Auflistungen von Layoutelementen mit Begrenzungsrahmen
——————

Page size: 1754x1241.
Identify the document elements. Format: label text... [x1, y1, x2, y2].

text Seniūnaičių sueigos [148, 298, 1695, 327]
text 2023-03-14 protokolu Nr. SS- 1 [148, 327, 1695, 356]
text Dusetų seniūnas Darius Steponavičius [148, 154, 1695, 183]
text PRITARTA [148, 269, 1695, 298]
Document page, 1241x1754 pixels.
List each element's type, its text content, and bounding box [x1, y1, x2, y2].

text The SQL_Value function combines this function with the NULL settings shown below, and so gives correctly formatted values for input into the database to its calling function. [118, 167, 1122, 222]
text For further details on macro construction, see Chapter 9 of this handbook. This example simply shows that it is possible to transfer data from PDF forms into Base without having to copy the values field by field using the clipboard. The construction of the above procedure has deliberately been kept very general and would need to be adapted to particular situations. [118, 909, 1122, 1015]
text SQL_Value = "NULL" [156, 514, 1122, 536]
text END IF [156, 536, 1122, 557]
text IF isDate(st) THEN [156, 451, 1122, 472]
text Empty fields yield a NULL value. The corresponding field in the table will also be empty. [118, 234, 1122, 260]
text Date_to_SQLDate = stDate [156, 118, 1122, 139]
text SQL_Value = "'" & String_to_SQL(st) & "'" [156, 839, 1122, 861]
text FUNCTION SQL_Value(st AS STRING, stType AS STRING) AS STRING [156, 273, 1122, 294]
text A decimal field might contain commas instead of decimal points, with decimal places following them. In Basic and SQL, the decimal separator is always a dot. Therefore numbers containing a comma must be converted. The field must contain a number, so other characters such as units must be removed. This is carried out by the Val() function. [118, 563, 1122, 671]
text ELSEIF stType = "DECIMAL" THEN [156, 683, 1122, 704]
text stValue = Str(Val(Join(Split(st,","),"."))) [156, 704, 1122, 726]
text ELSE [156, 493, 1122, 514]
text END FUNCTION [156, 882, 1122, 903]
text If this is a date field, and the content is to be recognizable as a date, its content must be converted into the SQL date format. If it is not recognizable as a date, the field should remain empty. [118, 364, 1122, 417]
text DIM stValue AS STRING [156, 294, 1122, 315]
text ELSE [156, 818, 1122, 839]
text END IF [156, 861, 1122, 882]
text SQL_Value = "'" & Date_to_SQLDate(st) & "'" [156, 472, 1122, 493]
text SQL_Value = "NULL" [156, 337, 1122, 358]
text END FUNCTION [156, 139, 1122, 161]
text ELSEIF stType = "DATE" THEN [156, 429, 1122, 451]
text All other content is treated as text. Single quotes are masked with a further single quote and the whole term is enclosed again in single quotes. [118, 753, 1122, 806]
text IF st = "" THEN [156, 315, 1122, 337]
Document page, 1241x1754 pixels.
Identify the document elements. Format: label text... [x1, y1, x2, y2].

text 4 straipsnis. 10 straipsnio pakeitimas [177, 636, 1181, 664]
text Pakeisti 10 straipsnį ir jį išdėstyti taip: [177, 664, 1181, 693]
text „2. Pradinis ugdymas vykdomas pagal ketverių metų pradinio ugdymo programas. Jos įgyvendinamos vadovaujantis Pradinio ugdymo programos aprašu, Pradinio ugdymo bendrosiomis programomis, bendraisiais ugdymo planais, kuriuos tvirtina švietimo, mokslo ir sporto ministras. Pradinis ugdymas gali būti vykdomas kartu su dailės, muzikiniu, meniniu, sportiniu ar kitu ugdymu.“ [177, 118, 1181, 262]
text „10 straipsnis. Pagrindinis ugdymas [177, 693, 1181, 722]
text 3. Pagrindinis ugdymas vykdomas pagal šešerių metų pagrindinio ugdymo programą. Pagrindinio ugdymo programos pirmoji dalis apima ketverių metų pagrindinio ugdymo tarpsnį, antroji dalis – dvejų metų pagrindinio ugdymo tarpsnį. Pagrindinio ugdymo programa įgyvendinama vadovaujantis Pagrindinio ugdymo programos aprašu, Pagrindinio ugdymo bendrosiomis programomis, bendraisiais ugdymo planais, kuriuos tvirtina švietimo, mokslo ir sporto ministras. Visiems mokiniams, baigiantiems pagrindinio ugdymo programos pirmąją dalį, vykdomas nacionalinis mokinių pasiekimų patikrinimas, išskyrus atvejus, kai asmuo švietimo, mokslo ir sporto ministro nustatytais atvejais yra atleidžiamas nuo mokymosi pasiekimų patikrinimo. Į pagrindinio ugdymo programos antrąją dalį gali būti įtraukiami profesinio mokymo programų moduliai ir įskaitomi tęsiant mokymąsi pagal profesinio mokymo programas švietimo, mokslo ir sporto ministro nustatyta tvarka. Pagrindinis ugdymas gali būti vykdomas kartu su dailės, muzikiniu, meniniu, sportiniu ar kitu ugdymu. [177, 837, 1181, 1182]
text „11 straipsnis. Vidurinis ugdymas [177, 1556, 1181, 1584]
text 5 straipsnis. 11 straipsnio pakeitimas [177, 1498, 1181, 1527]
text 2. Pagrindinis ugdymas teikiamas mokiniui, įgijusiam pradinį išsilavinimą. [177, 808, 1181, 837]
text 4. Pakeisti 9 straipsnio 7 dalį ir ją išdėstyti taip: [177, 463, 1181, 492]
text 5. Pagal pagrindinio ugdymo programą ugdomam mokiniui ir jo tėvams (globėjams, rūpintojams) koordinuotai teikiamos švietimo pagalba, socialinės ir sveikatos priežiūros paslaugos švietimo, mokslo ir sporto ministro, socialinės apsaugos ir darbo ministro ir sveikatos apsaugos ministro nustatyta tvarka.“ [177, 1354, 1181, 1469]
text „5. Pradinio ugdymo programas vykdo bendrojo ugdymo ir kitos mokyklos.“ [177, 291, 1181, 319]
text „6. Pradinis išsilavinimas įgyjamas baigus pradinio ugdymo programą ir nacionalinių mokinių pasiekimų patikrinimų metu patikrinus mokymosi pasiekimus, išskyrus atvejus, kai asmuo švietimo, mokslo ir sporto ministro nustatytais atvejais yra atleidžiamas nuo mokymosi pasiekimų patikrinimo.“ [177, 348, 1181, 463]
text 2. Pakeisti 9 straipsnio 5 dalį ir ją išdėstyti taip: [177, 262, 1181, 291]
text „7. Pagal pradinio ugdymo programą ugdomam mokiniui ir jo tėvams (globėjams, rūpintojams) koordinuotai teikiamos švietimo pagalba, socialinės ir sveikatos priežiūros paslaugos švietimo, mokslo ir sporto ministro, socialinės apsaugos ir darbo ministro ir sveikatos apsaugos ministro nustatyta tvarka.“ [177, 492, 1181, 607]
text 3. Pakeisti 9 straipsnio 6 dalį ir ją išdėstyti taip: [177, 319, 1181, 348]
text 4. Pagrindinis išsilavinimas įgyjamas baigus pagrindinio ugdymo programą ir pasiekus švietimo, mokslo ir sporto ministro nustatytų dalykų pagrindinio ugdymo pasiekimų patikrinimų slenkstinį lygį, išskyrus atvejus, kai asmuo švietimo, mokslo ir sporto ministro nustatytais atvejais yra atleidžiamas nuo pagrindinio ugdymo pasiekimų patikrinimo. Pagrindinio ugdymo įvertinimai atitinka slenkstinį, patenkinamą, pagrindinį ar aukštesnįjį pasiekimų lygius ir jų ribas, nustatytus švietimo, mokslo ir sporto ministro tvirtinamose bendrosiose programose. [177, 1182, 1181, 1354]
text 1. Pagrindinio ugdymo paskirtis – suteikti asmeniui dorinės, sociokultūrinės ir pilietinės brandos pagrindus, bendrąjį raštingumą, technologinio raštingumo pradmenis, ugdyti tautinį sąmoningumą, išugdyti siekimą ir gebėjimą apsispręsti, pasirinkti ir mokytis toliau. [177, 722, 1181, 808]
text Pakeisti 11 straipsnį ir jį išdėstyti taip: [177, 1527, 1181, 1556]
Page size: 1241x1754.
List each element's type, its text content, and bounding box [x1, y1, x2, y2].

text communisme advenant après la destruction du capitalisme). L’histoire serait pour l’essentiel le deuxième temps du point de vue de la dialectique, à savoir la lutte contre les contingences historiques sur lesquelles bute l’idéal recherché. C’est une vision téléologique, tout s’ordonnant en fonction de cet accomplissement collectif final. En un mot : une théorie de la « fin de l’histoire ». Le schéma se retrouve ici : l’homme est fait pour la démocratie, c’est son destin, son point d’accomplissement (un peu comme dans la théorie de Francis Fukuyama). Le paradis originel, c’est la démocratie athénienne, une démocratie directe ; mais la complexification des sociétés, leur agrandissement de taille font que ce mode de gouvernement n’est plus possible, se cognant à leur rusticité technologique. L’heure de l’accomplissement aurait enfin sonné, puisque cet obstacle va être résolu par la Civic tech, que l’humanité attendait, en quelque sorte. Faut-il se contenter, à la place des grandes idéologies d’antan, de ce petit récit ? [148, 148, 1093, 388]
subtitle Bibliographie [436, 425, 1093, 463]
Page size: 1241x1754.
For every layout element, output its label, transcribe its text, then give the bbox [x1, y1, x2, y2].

——————

_Ziel der Aufgabe_. Gib aus den Datensätzen oben wortgetreu die Zeilen wieder, beginnend mit der Zeile mit „text 4 straipsnis.“ und fortlaufend bis einschließlich der Zeile mit „text „10 straipsnis.“.

_Lösung_.
text 4 straipsnis. 10 straipsnio pakeitimas [177, 636, 1181, 664]
text Pakeisti 10 straipsnį ir jį išdėstyti taip: [177, 664, 1181, 693]
text „2. Pradinis ugdymas vykdomas pagal ketverių metų pradinio ugdymo programas. Jos įgyvendinamos vadovaujantis Pradinio ugdymo programos aprašu, Pradinio ugdymo bendrosiomis programomis, bendraisiais ugdymo planais, kuriuos tvirtina švietimo, mokslo ir sporto ministras. Pradinis ugdymas gali būti vykdomas kartu su dailės, muzikiniu, meniniu, sportiniu ar kitu ugdymu.“ [177, 118, 1181, 262]
text „10 straipsnis. Pagrindinis ugdymas [177, 693, 1181, 722]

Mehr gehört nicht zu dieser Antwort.